Solicitud a - Convierte a un CSV de dos columnas, «texto» y «respuesta», el tramo de las entradas que abarca desde su inicio hasta la línea que contiene "genus: Achillea", ambos extremos incluidos, con una fila por línea. Pon cada campo entre comillas y sustituye los saltos de línea por espacios.

Texto proporcionado -
━━━━━━
De Salvador Illa se conoce con detalle su reciente paso por el Ministerio de Sanidad en el momento de mayor importancia histórica de esa dependencia gubernamental. Poco, o casi nada, se sabe sobre su papel previo en la política catalana. Más allá de su experiencia como concejal y alcalde de su pueblo de nacimiento (La Roca del Vallès), el candidato socialista a la presidencia de la Generalitat dedicó unos años, los del tripartito con ERC e ICV, a la administración autonómica, ocupado en las infraestructuras del área de Justicia (prisiones, básicamente). Después aterrizó (2010-2016) en el Ayuntamiento de Barcelona, institución en la que ocupó diferentes responsabilidades en la gerencia económica y en la coordinación del grupo municipal. En alguna ocasión anterior le tildé de tecnócrata químicamente puro, que tomaba lecciones de política con sus mayores.

Su capacidad para el orden, la transacción y el diálogo fueron determinantes para que Miquel Iceta le designara a finales de 2016 secretario de organización del Partido Socialista de Cataluña (PSC). Con su espíritu de alférez de milicias, Illa debía poner normas en una organización recién implosionada por la colisión de sus diferentes almas y que perdía fuerza política a un ritmo trepidante. Acababa de salir Pere Navarro de la cúpula y tras el incendio de las ideas (las sucesivas rebeliones de sus capitanes) y las personas (los soldados de la militancia) en la calle Nicaragua, Illa fue asignado a la misión de reconstruir una organización que se deshacía como un azucarillo en el área metropolitana de Barcelona por su incapacidad para dar respuesta a la agenda procesista que el soberanismo ponía sobre la mesa. Muchas voces han atribuido en las últimas horas a Iceta el acierto de mantener a flote el partido ante esas adversidades, pero en justicia, como él reconoce, su mayor atino fue el nombramiento de Illa. Lo ejemplificó con las chapas que regaló a sus subalternos y que rezaban, literalmente: “El que digui el Salvador (Lo que diga Salvador)”.

Serán su orientación católica o la breve experiencia militar de su juventud las cualidades que permitieron al aún ministro de Sanidad, desde la discreción y una cierta humildad, tejer en silencio nuevas complicidades alrededor del PSC. Suya es, por ejemplo, la presencia del socialismo catalán en Sociedad Civil Catalana. Es menos sabida, pero constituye cuestión nuclear en la propia existencia de la entidad que plantó cara al procés de manera transversal. Fue una tarea nada fácil por la necesidad permanente de templar gaitas ideológicas que siempre ha vivido esa casa, incluso en el momento de mayor efervescencia de sus adversarios.
━━━━━━
Entradas de partida -
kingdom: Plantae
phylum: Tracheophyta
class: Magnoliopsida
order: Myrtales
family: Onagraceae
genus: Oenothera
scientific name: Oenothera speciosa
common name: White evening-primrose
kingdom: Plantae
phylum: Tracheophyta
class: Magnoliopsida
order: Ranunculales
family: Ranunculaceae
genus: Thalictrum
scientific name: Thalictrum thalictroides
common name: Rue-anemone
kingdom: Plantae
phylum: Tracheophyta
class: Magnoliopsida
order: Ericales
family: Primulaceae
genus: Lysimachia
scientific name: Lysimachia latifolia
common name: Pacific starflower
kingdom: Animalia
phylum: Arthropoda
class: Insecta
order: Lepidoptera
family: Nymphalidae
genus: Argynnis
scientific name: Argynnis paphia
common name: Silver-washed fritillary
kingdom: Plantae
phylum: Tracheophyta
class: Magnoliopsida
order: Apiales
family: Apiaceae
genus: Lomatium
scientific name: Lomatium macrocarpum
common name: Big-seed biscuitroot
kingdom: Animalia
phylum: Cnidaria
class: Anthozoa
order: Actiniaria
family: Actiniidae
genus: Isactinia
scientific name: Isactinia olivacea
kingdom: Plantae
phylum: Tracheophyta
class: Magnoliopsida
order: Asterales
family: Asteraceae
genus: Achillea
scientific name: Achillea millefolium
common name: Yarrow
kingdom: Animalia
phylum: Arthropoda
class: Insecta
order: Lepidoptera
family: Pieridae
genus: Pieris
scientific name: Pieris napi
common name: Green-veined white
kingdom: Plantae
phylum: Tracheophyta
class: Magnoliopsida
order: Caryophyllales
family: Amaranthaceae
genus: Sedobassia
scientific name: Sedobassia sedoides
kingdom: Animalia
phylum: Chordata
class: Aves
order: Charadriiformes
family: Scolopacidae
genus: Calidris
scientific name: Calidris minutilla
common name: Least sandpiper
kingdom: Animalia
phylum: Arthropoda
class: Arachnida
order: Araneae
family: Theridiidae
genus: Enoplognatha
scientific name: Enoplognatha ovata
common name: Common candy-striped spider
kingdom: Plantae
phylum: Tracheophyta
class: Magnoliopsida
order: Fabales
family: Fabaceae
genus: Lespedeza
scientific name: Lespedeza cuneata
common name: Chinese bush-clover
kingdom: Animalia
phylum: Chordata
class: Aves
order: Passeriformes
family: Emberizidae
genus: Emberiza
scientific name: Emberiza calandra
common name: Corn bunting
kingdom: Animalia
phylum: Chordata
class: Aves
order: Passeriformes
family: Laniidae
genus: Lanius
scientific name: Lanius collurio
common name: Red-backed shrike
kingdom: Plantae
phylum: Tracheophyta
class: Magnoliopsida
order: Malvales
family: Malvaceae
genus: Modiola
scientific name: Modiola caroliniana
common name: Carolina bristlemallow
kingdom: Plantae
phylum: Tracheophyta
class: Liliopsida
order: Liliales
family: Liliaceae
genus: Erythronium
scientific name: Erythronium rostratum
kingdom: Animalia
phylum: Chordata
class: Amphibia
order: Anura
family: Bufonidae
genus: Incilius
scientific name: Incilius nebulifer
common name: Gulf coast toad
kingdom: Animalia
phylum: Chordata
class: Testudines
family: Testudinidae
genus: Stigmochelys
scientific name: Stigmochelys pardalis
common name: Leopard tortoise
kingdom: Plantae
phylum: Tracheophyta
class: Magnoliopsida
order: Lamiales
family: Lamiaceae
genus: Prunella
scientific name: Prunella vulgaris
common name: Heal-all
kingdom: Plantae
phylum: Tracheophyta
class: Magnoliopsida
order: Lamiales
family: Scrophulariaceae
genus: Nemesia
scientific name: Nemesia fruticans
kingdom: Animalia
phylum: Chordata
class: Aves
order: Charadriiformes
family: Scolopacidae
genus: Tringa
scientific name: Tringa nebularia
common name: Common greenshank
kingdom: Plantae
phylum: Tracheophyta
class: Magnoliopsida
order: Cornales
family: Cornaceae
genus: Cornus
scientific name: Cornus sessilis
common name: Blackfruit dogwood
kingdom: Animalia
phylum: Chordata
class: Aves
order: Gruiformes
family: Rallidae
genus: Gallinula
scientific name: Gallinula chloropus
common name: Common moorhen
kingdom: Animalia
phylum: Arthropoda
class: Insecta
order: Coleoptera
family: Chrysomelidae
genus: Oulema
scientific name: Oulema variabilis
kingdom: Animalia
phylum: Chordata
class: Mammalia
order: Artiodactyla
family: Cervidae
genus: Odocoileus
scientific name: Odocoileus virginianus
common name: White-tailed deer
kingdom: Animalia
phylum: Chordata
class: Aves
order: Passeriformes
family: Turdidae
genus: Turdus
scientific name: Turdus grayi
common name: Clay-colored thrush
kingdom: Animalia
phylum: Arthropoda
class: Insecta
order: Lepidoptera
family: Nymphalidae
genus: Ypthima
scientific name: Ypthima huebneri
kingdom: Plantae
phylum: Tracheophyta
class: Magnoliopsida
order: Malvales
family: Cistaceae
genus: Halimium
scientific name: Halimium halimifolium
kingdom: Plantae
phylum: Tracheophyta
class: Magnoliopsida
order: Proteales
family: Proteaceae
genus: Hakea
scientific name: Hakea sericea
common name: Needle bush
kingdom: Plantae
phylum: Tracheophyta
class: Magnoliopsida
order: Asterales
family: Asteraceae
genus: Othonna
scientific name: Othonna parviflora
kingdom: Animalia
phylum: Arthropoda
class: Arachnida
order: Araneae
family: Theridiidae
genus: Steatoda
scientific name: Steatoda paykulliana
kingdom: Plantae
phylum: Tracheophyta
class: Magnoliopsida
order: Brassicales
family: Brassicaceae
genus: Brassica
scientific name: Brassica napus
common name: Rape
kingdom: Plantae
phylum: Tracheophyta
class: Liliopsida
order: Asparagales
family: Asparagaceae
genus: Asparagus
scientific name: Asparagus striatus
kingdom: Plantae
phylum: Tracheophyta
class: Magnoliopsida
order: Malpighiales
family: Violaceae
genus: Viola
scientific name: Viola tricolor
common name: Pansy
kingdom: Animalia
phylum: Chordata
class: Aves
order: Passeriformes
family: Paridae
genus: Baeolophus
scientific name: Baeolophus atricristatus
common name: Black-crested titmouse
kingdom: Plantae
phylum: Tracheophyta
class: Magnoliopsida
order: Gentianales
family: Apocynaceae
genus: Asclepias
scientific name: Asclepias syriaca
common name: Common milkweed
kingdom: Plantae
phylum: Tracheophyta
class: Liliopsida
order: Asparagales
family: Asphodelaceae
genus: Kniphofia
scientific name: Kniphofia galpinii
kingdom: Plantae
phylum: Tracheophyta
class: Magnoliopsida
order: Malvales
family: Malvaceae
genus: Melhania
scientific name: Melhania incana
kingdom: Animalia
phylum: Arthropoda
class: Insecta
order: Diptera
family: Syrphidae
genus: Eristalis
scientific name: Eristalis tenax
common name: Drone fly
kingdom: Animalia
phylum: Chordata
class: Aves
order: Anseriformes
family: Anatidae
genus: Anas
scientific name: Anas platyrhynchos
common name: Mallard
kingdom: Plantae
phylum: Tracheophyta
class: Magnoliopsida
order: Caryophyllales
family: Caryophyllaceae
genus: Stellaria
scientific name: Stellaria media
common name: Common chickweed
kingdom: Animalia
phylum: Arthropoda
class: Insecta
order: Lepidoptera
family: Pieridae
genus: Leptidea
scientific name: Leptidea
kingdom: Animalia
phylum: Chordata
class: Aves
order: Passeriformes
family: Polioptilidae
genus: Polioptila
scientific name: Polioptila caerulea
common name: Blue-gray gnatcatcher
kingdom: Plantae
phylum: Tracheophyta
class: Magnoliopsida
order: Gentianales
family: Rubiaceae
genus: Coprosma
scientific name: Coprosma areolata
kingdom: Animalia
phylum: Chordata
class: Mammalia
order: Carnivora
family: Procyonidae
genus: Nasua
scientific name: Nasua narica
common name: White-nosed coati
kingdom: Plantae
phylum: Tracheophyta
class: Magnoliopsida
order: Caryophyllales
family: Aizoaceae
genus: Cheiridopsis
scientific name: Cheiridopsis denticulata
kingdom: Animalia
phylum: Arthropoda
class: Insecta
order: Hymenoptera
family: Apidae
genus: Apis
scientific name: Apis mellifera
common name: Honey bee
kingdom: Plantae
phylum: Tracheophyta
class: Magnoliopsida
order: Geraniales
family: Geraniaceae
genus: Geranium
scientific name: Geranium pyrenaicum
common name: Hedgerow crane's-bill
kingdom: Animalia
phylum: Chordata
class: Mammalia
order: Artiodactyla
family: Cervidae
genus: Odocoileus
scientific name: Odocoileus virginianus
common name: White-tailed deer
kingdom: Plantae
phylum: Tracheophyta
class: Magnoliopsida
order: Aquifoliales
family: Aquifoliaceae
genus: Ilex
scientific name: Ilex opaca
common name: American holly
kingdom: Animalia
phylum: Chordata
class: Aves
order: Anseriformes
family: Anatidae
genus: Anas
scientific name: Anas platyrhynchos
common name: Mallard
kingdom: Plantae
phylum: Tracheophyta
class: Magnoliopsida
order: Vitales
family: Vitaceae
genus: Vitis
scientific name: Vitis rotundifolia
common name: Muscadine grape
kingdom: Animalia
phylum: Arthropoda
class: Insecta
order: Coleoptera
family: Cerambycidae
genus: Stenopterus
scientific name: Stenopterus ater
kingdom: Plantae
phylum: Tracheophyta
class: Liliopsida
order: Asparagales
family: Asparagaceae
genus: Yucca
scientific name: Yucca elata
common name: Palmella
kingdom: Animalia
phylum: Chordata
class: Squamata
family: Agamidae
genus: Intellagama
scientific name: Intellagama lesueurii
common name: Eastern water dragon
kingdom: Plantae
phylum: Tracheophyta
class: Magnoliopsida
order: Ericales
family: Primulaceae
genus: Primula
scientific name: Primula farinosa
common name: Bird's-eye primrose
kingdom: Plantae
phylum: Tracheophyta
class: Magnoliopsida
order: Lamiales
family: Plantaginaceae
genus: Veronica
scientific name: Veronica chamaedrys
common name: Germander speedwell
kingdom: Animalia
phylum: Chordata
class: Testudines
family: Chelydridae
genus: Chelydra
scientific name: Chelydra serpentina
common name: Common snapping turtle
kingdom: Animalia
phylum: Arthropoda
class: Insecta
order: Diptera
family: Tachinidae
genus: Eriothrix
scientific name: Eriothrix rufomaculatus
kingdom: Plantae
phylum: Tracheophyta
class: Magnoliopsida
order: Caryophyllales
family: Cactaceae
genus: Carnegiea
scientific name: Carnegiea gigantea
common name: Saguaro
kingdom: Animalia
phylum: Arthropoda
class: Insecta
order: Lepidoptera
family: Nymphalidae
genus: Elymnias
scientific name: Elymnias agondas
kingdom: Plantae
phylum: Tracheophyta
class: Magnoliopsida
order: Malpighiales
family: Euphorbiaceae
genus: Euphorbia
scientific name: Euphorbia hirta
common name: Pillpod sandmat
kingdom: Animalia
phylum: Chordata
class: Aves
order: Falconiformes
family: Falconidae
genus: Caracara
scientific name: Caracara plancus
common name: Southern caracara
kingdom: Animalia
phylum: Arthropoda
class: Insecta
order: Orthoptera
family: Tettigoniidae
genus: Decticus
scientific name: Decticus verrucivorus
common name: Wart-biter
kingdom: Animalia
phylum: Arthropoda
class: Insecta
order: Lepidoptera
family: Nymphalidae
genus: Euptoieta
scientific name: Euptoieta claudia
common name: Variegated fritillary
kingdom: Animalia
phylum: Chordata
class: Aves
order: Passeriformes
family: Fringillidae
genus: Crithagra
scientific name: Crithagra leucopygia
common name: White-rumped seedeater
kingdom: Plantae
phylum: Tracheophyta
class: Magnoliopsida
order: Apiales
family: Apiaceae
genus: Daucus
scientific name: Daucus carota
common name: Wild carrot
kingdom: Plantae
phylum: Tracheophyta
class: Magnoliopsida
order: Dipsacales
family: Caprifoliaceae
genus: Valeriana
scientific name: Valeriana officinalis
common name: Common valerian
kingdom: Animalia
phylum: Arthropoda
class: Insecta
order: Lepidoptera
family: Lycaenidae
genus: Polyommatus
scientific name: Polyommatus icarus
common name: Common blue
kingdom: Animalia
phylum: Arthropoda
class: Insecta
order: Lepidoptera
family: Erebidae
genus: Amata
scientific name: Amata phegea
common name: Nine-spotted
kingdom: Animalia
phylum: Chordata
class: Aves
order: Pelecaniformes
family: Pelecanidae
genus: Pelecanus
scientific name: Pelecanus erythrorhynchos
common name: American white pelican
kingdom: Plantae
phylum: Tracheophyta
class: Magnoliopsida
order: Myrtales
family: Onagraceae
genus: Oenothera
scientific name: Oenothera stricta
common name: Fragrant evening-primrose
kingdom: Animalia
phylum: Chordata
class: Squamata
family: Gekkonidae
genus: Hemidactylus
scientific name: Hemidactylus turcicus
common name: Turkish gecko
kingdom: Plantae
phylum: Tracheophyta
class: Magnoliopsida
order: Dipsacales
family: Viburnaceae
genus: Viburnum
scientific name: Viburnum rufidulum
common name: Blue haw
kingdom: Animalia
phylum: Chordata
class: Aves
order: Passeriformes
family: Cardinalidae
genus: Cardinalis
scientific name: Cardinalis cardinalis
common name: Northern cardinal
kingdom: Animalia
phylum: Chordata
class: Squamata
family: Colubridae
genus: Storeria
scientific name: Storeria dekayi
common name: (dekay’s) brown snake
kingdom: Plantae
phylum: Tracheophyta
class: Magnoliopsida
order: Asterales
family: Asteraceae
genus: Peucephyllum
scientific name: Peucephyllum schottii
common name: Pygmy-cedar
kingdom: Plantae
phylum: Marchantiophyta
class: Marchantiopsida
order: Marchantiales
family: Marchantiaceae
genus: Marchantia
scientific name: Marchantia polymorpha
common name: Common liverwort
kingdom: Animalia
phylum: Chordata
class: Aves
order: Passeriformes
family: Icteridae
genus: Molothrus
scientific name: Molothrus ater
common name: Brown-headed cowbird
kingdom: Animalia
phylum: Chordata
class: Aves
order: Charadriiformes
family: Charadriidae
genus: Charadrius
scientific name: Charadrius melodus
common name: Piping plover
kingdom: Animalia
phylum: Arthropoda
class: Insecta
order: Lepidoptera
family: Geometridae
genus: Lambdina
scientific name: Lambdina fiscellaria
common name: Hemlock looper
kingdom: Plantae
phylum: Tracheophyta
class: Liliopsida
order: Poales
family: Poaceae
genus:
━━━━━━
Solicitud b - Duplica sin cambios el fragmento del texto proporcionado que comienza con las palabras "Serán su orientación" y termina con "de sus adversarios.".

Respuesta del ejercicio a -
texto,respuesta
"kingdom:","Plantae"
"phylum:","Tracheophyta"
"class:","Magnoliopsida"
"order:","Myrtales"
"family:","Onagraceae"
"genus:","Oenothera"
"scientific name:","Oenothera speciosa"
"common name:","White evening-primrose"
"kingdom:","Plantae"
"phylum:","Tracheophyta"
"class:","Magnoliopsida"
"order:","Ranunculales"
"family:","Ranunculaceae"
"genus:","Thalictrum"
"scientific name:","Thalictrum thalictroides"
"common name:","Rue-anemone"
"kingdom:","Plantae"
"phylum:","Tracheophyta"
"class:","Magnoliopsida"
"order:","Ericales"
"family:","Primulaceae"
"genus:","Lysimachia"
"scientific name:","Lysimachia latifolia"
"common name:","Pacific starflower"
"kingdom:","Animalia"
"phylum:","Arthropoda"
"class:","Insecta"
"order:","Lepidoptera"
"family:","Nymphalidae"
"genus:","Argynnis"
"scientific name:","Argynnis paphia"
"common name:","Silver-washed fritillary"
"kingdom:","Plantae"
"phylum:","Tracheophyta"
"class:","Magnoliopsida"
"order:","Apiales"
"family:","Apiaceae"
"genus:","Lomatium"
"scientific name:","Lomatium macrocarpum"
"common name:","Big-seed biscuitroot"
"kingdom:","Animalia"
"phylum:","Cnidaria"
"class:","Anthozoa"
"order:","Actiniaria"
"family:","Actiniidae"
"genus:","Isactinia"
"scientific name:","Isactinia olivacea"
"kingdom:","Plantae"
"phylum:","Tracheophyta"
"class:","Magnoliopsida"
"order:","Asterales"
"family:","Asteraceae"
"genus:","Achillea"

Respuesta del ejercicio b -
Serán su orientación católica o la breve experiencia militar de su juventud las cualidades que permitieron al aún ministro de Sanidad, desde la discreción y una cierta humildad, tejer en silencio nuevas complicidades alrededor del PSC. Suya es, por ejemplo, la presencia del socialismo catalán en Sociedad Civil Catalana. Es menos sabida, pero constituye cuestión nuclear en la propia existencia de la entidad que plantó cara al procés de manera transversal. Fue una tarea nada fácil por la necesidad permanente de templar gaitas ideológicas que siempre ha vivido esa casa, incluso en el momento de mayor efervescencia de sus adversarios.